ПИСЬМЕННОЕ ЗАДАНИЕ 1:
С каким учением текст о поэзии Бродского связывает религиозность, которую можно было бы ему приписать?

++++ ТЕКСТ ДОКУМЕНТА ++++

Строки его стихов не создают образа, не лепят мысль, не выражают чувство и не призывают даже к собранности чтения. Прохлада риторики – вот оно. Они лишены той положительной дароносности и слитности, которая так сильна у Пастернака, упоения мифом о самом себе, в котором бравада и правда Есенина. Бродский чрезвычайно искусно расщепляет все эти регистры. Стих, некогда объемное и сплошное тело, он разворачивает как пустую картонную упаковку, не имеющую теперь толщины. Упаковки продолжают одна другую: я обращаю в прибыль твою погибель.

Он расфасовал все сущее: как мир, так и самого себя.

Непонятно почему, но в этом, в конечном (бесконечном) счете есть момент освобождения, мгновенная длительность чуда. Освобождения от чего?

– От того, пожалуй, что серьезность существования он делает несерьезной: радикальная анестезия. Он разменивает само отчаяние, дает сдачу пятаками. В мелькании орлов и решек полет духа, некогда орлиный – ныне мушиный, он отхватывает речевой цепочкой очередной кусок сущего, и он тут же испаряется: бесконечное го. Если ему и можно приписать некую религиозность – то это буддизм. Предтеча Пелевина.

++++ ПРЕДСТАВЛЕННЫЙ ПЕРЕЧЕНЬ ++++

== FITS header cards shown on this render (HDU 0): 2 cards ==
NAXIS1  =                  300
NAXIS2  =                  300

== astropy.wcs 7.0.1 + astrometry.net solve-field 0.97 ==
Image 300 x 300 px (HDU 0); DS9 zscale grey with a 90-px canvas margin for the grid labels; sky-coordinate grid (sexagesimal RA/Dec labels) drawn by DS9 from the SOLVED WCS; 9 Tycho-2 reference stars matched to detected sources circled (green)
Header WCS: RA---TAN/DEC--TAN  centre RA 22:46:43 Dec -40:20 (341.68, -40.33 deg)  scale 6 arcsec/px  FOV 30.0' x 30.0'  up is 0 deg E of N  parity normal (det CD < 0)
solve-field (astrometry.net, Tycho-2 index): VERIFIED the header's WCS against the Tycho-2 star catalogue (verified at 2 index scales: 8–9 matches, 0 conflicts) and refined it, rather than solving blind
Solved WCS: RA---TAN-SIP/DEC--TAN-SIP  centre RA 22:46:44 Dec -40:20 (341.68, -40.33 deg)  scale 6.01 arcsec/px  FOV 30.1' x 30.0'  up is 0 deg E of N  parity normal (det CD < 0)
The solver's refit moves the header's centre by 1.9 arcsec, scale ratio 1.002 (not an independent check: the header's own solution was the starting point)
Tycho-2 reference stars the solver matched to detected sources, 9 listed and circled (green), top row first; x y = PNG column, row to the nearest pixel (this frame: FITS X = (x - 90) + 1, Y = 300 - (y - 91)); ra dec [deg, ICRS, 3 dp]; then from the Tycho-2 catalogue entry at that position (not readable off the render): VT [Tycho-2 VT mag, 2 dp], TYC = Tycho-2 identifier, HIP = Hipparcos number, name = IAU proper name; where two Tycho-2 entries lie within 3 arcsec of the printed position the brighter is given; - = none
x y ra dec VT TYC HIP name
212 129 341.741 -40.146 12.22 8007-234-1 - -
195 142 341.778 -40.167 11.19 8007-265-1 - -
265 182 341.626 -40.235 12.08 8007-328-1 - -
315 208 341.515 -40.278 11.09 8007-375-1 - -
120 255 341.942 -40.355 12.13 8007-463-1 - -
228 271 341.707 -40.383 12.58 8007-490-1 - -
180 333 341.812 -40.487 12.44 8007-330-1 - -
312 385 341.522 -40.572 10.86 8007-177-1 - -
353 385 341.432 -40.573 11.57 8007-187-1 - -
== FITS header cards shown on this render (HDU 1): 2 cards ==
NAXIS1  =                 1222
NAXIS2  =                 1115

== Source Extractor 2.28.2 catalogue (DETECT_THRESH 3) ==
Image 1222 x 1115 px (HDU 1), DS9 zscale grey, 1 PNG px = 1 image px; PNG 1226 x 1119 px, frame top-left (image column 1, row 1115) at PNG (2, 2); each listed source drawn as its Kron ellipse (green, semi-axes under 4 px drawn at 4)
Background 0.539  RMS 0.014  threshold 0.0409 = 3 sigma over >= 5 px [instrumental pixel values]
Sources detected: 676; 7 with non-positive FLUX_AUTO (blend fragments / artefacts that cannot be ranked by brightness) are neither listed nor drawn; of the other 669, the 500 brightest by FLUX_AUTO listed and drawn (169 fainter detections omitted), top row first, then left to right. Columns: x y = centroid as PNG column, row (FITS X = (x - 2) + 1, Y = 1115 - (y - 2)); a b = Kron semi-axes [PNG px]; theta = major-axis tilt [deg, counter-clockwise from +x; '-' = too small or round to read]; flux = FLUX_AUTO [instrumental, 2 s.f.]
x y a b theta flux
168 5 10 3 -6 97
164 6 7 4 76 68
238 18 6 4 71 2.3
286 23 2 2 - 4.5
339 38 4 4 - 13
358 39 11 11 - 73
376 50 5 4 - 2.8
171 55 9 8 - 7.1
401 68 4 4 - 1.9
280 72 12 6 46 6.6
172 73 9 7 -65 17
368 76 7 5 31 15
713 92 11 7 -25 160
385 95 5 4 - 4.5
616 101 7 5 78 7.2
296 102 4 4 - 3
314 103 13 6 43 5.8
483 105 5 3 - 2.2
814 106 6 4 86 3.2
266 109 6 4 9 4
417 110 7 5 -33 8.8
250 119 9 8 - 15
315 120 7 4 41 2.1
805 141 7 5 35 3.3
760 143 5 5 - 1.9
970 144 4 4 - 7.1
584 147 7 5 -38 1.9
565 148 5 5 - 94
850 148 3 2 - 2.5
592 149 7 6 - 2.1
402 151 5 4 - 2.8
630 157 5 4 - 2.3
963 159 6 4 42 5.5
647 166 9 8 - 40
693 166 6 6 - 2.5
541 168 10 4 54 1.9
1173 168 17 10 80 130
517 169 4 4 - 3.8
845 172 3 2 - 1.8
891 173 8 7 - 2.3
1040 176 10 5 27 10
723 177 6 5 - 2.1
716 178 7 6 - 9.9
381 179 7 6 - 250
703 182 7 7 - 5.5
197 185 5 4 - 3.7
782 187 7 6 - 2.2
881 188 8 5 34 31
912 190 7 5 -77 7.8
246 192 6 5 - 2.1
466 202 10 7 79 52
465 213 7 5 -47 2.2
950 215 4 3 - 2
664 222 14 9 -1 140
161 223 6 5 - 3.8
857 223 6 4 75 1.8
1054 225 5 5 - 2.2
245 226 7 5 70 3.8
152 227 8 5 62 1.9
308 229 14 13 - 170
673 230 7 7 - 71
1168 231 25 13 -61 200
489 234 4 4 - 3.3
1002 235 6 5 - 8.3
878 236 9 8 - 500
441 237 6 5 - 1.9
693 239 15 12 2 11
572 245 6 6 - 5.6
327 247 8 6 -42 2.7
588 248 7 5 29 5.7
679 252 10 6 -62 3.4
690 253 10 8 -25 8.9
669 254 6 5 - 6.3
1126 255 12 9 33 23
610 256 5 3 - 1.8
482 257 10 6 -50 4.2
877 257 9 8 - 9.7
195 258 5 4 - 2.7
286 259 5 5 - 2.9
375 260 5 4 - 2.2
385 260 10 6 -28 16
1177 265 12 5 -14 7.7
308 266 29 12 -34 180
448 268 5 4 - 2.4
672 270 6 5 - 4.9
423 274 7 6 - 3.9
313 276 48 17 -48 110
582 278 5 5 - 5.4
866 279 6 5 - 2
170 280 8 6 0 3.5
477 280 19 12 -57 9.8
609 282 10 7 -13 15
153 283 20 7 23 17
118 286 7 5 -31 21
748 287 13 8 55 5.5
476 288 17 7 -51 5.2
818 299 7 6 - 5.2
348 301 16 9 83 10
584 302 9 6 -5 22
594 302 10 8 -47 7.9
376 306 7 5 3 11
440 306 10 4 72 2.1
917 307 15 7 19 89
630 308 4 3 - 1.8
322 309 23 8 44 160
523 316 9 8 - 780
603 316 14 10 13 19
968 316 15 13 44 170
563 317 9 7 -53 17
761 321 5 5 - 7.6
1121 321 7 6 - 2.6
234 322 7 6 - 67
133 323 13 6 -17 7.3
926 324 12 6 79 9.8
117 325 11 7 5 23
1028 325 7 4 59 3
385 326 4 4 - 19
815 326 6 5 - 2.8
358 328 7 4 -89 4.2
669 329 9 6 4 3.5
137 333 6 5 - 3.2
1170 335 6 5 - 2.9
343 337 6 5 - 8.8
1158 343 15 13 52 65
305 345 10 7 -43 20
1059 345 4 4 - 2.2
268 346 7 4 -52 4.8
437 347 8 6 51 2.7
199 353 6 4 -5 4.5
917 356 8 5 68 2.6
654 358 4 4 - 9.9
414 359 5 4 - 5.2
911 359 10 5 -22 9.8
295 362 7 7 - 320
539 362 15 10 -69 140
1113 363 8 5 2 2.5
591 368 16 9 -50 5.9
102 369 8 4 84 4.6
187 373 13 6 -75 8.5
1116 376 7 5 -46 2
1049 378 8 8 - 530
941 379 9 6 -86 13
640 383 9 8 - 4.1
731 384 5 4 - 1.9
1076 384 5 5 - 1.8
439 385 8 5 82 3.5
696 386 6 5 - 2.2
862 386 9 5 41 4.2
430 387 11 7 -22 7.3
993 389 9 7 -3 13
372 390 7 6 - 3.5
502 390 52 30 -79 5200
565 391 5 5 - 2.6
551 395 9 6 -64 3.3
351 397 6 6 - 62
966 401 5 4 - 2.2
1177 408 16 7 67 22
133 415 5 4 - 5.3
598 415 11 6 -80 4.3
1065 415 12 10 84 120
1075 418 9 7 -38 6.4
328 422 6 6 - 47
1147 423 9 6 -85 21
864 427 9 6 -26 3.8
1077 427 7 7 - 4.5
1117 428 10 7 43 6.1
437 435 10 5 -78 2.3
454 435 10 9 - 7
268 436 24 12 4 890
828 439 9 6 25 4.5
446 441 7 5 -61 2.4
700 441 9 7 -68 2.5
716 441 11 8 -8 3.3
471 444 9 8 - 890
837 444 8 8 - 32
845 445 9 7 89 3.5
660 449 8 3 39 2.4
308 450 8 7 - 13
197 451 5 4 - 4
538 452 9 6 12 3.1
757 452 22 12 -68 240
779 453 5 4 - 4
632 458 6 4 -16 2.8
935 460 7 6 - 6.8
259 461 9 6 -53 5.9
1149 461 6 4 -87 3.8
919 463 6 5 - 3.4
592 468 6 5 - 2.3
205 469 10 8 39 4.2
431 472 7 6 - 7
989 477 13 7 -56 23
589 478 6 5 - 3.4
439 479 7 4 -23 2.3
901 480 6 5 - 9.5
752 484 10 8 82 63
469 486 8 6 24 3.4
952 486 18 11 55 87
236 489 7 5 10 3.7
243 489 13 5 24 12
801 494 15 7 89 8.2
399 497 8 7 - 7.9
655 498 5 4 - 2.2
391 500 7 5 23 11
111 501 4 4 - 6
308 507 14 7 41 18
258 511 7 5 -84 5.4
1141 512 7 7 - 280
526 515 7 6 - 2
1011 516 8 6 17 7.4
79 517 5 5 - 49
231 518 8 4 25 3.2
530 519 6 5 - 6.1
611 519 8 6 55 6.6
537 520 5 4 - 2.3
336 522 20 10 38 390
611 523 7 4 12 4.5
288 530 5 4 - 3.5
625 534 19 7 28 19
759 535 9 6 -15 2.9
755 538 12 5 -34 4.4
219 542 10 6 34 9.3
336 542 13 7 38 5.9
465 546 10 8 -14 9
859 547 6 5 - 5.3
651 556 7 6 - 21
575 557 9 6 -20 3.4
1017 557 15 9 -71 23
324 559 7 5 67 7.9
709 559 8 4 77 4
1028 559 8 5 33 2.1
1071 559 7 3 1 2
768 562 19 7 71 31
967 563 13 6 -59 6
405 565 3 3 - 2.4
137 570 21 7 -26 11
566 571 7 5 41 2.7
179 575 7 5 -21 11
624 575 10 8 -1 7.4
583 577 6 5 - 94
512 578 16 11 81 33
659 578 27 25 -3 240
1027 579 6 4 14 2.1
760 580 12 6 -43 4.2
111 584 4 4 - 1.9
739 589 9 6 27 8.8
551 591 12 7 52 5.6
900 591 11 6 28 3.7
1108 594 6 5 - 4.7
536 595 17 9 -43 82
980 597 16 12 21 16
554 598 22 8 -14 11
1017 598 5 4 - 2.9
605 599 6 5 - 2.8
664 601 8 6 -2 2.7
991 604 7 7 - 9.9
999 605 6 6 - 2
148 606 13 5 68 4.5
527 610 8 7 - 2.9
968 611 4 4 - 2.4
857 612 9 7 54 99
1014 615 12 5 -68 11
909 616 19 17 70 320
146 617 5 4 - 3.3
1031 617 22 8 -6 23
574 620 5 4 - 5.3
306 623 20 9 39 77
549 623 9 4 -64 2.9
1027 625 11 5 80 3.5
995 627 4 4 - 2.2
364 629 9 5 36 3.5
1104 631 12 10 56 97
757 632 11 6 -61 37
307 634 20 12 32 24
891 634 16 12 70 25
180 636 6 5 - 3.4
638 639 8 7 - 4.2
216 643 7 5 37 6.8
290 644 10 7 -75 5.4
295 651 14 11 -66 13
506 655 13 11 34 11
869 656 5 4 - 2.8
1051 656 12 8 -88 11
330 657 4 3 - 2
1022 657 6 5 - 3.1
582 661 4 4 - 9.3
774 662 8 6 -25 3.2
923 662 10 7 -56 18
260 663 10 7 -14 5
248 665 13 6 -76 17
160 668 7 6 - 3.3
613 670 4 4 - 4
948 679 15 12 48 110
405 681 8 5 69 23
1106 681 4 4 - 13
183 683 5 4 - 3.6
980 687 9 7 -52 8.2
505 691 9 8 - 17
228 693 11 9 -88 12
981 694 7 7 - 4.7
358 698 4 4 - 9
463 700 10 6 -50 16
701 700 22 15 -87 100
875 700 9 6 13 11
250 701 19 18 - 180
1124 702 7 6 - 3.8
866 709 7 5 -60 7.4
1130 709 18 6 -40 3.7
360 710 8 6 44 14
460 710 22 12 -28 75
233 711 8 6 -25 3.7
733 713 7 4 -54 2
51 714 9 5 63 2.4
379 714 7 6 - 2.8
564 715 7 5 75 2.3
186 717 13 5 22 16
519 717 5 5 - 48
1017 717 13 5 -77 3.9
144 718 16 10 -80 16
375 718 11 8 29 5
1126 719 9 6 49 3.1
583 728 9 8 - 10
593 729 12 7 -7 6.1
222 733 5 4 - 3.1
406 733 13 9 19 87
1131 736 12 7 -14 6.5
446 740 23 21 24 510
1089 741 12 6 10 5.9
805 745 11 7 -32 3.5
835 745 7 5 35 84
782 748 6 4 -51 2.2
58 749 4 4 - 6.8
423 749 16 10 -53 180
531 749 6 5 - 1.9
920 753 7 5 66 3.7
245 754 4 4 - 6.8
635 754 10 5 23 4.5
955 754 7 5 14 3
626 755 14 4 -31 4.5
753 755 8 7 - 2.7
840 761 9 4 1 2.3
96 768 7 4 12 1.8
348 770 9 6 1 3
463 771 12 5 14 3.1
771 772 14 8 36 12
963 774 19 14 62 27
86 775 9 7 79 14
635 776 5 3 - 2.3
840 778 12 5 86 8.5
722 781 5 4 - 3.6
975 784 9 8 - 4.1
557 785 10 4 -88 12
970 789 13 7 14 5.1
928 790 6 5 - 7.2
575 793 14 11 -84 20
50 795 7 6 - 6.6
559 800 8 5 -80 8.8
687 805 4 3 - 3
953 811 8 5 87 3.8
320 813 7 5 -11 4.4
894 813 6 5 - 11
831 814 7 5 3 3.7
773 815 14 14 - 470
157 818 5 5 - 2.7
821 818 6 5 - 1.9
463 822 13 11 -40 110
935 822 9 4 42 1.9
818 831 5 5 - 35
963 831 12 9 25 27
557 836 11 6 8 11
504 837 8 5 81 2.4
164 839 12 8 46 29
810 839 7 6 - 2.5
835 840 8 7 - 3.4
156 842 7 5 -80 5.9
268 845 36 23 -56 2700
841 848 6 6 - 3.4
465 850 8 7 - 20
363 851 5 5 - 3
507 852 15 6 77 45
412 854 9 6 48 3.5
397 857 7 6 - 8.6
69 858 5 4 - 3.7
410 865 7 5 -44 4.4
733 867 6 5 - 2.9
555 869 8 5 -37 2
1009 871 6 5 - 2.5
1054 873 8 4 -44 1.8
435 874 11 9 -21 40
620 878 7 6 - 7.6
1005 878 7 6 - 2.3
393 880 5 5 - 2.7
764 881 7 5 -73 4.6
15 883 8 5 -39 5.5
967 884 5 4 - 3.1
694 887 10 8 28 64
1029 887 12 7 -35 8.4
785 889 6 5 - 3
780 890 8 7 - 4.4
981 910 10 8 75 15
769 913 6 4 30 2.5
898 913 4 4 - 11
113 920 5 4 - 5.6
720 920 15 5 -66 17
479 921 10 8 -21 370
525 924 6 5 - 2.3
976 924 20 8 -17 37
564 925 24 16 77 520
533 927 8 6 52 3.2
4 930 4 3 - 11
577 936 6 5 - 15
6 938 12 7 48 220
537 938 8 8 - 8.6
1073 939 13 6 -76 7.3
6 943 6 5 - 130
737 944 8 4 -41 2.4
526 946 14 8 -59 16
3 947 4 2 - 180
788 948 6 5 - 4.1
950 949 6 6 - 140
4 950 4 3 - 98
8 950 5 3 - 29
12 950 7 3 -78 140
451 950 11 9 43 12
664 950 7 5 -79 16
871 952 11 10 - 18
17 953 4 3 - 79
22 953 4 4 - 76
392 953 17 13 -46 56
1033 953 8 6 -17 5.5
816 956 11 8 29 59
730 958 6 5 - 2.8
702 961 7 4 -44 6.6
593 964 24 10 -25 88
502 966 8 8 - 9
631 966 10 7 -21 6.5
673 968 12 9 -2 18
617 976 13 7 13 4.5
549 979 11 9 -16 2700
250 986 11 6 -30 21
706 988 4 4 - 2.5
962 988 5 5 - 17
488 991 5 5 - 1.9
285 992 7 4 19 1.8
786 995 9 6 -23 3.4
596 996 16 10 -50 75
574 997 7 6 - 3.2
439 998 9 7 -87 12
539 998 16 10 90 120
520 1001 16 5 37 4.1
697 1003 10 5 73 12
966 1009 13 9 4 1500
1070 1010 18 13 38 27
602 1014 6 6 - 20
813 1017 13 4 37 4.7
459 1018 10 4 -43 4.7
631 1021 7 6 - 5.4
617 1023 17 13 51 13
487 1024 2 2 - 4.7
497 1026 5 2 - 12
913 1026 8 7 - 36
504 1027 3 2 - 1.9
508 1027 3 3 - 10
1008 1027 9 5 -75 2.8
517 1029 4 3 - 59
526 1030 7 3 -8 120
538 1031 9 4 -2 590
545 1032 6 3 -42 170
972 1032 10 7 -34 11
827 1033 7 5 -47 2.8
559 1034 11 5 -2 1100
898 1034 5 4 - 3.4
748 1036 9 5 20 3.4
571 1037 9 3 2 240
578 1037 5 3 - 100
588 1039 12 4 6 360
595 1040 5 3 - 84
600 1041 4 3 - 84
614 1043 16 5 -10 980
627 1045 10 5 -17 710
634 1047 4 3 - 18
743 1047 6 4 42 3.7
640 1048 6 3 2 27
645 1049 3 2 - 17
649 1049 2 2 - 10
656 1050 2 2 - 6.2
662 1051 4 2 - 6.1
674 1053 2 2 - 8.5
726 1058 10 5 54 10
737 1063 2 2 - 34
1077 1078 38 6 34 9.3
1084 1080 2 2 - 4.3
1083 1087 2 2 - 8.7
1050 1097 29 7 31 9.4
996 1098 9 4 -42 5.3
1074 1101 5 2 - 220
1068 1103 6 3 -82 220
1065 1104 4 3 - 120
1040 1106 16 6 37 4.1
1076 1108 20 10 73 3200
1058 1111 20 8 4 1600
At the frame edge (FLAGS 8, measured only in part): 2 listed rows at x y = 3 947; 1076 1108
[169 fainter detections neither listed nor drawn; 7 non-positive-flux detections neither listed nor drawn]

++++

ПИСЬМЕННОЕ ЗАДАНИЕ 2:
Оформите в виде JSON-списка строк ту часть перечня, которая открывается строкой, содержащей «Source Extractor 2.28.2», и закрывается строкой, содержащей «1168 231 25 13 -61 200», включая обе. Каждой строке должна соответствовать одна строка списка, пустые строки опустите.

ПИСЬМЕННЫЙ ОТВЕТ 1:
С буддизмом.

ПИСЬМЕННЫЙ ОТВЕТ 2:
[
  "== Source Extractor 2.28.2 catalogue (DETECT_THRESH 3) ==",
  "Image 1222 x 1115 px (HDU 1), DS9 zscale grey, 1 PNG px = 1 image px; PNG 1226 x 1119 px, frame top-left (image column 1, row 1115) at PNG (2, 2); each listed source drawn as its Kron ellipse (green, semi-axes under 4 px drawn at 4)",
  "Background 0.539  RMS 0.014  threshold 0.0409 = 3 sigma over >= 5 px [instrumental pixel values]",
  "Sources detected: 676; 7 with non-positive FLUX_AUTO (blend fragments / artefacts that cannot be ranked by brightness) are neither listed nor drawn; of the other 669, the 500 brightest by FLUX_AUTO listed and drawn (169 fainter detections omitted), top row first, then left to right. Columns: x y = centroid as PNG column, row (FITS X = (x - 2) + 1, Y = 1115 - (y - 2)); a b = Kron semi-axes [PNG px]; theta = major-axis tilt [deg, counter-clockwise from +x; '-' = too small or round to read]; flux = FLUX_AUTO [instrumental, 2 s.f.]",
  "x y a b theta flux",
  "168 5 10 3 -6 97",
  "164 6 7 4 76 68",
  "238 18 6 4 71 2.3",
  "286 23 2 2 - 4.5",
  "339 38 4 4 - 13",
  "358 39 11 11 - 73",
  "376 50 5 4 - 2.8",
  "171 55 9 8 - 7.1",
  "401 68 4 4 - 1.9",
  "280 72 12 6 46 6.6",
  "172 73 9 7 -65 17",
  "368 76 7 5 31 15",
  "713 92 11 7 -25 160",
  "385 95 5 4 - 4.5",
  "616 101 7 5 78 7.2",
  "296 102 4 4 - 3",
  "314 103 13 6 43 5.8",
  "483 105 5 3 - 2.2",
  "814 106 6 4 86 3.2",
  "266 109 6 4 9 4",
  "417 110 7 5 -33 8.8",
  "250 119 9 8 - 15",
  "315 120 7 4 41 2.1",
  "805 141 7 5 35 3.3",
  "760 143 5 5 - 1.9",
  "970 144 4 4 - 7.1",
  "584 147 7 5 -38 1.9",
  "565 148 5 5 - 94",
  "850 148 3 2 - 2.5",
  "592 149 7 6 - 2.1",
  "402 151 5 4 - 2.8",
  "630 157 5 4 - 2.3",
  "963 159 6 4 42 5.5",
  "647 166 9 8 - 40",
  "693 166 6 6 - 2.5",
  "541 168 10 4 54 1.9",
  "1173 168 17 10 80 130",
  "517 169 4 4 - 3.8",
  "845 172 3 2 - 1.8",
  "891 173 8 7 - 2.3",
  "1040 176 10 5 27 10",
  "723 177 6 5 - 2.1",
  "716 178 7 6 - 9.9",
  "381 179 7 6 - 250",
  "703 182 7 7 - 5.5",
  "197 185 5 4 - 3.7",
  "782 187 7 6 - 2.2",
  "881 188 8 5 34 31",
  "912 190 7 5 -77 7.8",
  "246 192 6 5 - 2.1",
  "466 202 10 7 79 52",
  "465 213 7 5 -47 2.2",
  "950 215 4 3 - 2",
  "664 222 14 9 -1 140",
  "161 223 6 5 - 3.8",
  "857 223 6 4 75 1.8",
  "1054 225 5 5 - 2.2",
  "245 226 7 5 70 3.8",
  "152 227 8 5 62 1.9",
  "308 229 14 13 - 170",
  "673 230 7 7 - 71",
  "1168 231 25 13 -61 200"
]